Jean Giono, grand chantre de la terre provençale, commence son roman
Colline aux allures de poème en prose en campant un décor champêtre.

Quatre maisons fleuries d’orchis jusque sous les tuiles émergent des blés drus et hauts.
C’est entre les collines, là où la chair de la terre se plie en bourrelets gras.
Le sainfoin fleuri saigne dessous les oliviers.  Les avettes dansent autour des bouleaux gluants de sève douce.
Le surplus d’une fontaine chante en deux sources. Elles tombent du roc et le vent les éparpille. Elles pantellent sous l’herbe, puis s’unissent et coulent ensemble sur un lit de jonc.
Le vent bourdonne dans les platanes.
Ce sont les Bastides Blanches.
Un débris de hameau, à mi-chemin entre la plaine où ronfle la vue tumultueuse des batteuses à vapeur et le grand désert lavandier, le pays du vent, à l’ombre froide des monts de Lure. La terre du vent.
La terre aussi de la sauvagine : la couleuvre émerge de la touffe d’aspic, l’esquirol, à l’abri de sa queue en panache, court, un gland dans la main; la belette darde son museau dans le vent; une goutte de sang brille au bout de sa moustache; le renard lit dans l’herbe l’itinéraire des perdrix.
La laie gronde sous les genévriers; les sangliots, la bouche pleine de lait, pointent l’oreille vers les grands arbres qui gesticulent.
Puis le vent dépasse les arbres, le silence apaise les feuillages, du museau grognon ils cherchent les tétines.
La sauvagine et les gens des Bastides se rencontrent sur la source, cette eau qui coule du rocher, si douce aux langues et aux poils.

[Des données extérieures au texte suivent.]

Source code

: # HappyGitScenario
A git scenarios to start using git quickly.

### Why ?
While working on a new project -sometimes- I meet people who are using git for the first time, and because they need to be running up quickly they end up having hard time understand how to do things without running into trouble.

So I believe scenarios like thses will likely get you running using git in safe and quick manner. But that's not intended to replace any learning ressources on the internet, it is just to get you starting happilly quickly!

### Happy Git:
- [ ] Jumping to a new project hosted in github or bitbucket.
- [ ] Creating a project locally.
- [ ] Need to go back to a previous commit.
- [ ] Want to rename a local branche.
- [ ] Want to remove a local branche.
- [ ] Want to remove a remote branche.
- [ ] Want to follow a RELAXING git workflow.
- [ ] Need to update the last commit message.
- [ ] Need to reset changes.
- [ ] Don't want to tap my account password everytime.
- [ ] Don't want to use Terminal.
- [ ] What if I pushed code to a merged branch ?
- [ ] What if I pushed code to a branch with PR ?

Dès la nuit, c’est dans la lande, la reptation, patte pelue, vers la chanteuse et la fraîche.

Et, de jour aussi, quand la soif est trop dure.

Le sanglier solitaire hume vers les fermes.

Il connait l’heure de la sieste.

Il trotte un grand détour sous les frondaisons, puis de la corne la plus rapprochée, il s’élance.

Le voilà. Il se vautre sur l’eau. La boue est contre son ventre.
La fraîcheur le traverse d’outre en outre, de son ventre à son échine.
Il mord la source.

Contre sa peau ballotte la douce fraîcheur de l’eau.
[...]
Lure, calme, domine le pays, bouchant l’ouest de son grand corps de montagne insensible.

Des vautours gris la hantent.

Ils tournent tout le jour dans l’eau du ciel, pareils à des feuilles de sauge.

Des fois, ils partent pour des voyages.
D’autres fois, ils dorment, étalés sur la force plate du vent.
Puis, Lure monte entre la terre et le soleil, et c’est, bien en avant de la nuit, son ombre qui fait la nuit aux Bastides.